WORKING DATA -
++++++++

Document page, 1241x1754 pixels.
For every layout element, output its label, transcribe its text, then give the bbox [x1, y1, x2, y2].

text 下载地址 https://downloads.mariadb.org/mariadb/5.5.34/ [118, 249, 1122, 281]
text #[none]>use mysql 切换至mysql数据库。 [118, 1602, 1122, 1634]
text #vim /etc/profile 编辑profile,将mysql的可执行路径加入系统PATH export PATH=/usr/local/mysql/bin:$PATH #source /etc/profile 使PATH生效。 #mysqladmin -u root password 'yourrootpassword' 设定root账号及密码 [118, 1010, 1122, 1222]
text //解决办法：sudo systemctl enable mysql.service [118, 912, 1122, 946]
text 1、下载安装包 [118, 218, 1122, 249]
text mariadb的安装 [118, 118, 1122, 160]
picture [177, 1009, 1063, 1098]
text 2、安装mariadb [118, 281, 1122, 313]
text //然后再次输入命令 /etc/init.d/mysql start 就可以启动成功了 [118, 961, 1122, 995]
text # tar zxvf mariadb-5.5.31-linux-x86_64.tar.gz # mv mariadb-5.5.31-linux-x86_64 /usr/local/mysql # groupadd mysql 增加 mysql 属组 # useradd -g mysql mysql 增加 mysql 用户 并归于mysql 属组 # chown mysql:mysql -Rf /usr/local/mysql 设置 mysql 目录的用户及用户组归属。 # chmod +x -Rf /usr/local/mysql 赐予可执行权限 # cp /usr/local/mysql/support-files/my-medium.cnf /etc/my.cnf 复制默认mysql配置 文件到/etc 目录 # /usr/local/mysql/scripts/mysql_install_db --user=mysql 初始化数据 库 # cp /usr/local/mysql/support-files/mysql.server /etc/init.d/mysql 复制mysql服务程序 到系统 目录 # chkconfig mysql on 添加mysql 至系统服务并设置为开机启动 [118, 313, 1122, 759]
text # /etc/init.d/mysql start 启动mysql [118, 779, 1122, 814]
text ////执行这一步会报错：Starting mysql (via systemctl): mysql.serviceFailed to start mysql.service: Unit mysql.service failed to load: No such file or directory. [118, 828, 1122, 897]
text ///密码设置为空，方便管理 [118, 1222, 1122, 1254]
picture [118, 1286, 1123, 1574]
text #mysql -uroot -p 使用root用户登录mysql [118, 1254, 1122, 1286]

++++++++

TASK REQUIREMENTS - Reproduce the data above, swapping "bbox" for "bounding box" and leaving everything else unchanged.

OUTPUT OF THE EXERCISE -
Document page, 1241x1754 pixels.
For every layout element, output its label, transcribe its text, then give the bounding box [x1, y1, x2, y2].

text 下载地址 https://downloads.mariadb.org/mariadb/5.5.34/ [118, 249, 1122, 281]
text #[none]>use mysql 切换至mysql数据库。 [118, 1602, 1122, 1634]
text #vim /etc/profile 编辑profile,将mysql的可执行路径加入系统PATH export PATH=/usr/local/mysql/bin:$PATH #source /etc/profile 使PATH生效。 #mysqladmin -u root password 'yourrootpassword' 设定root账号及密码 [118, 1010, 1122, 1222]
text //解决办法：sudo systemctl enable mysql.service [118, 912, 1122, 946]
text 1、下载安装包 [118, 218, 1122, 249]
text mariadb的安装 [118, 118, 1122, 160]
picture [177, 1009, 1063, 1098]
text 2、安装mariadb [118, 281, 1122, 313]
text //然后再次输入命令 /etc/init.d/mysql start 就可以启动成功了 [118, 961, 1122, 995]
text # tar zxvf mariadb-5.5.31-linux-x86_64.tar.gz # mv mariadb-5.5.31-linux-x86_64 /usr/local/mysql # groupadd mysql 增加 mysql 属组 # useradd -g mysql mysql 增加 mysql 用户 并归于mysql 属组 # chown mysql:mysql -Rf /usr/local/mysql 设置 mysql 目录的用户及用户组归属。 # chmod +x -Rf /usr/local/mysql 赐予可执行权限 # cp /usr/local/mysql/support-files/my-medium.cnf /etc/my.cnf 复制默认mysql配置 文件到/etc 目录 # /usr/local/mysql/scripts/mysql_install_db --user=mysql 初始化数据 库 # cp /usr/local/mysql/support-files/mysql.server /etc/init.d/mysql 复制mysql服务程序 到系统 目录 # chkconfig mysql on 添加mysql 至系统服务并设置为开机启动 [118, 313, 1122, 759]
text # /etc/init.d/mysql start 启动mysql [118, 779, 1122, 814]
text ////执行这一步会报错：Starting mysql (via systemctl): mysql.serviceFailed to start mysql.service: Unit mysql.service failed to load: No such file or directory. [118, 828, 1122, 897]
text ///密码设置为空，方便管理 [118, 1222, 1122, 1254]
picture [118, 1286, 1123, 1574]
text #mysql -uroot -p 使用root用户登录mysql [118, 1254, 1122, 1286]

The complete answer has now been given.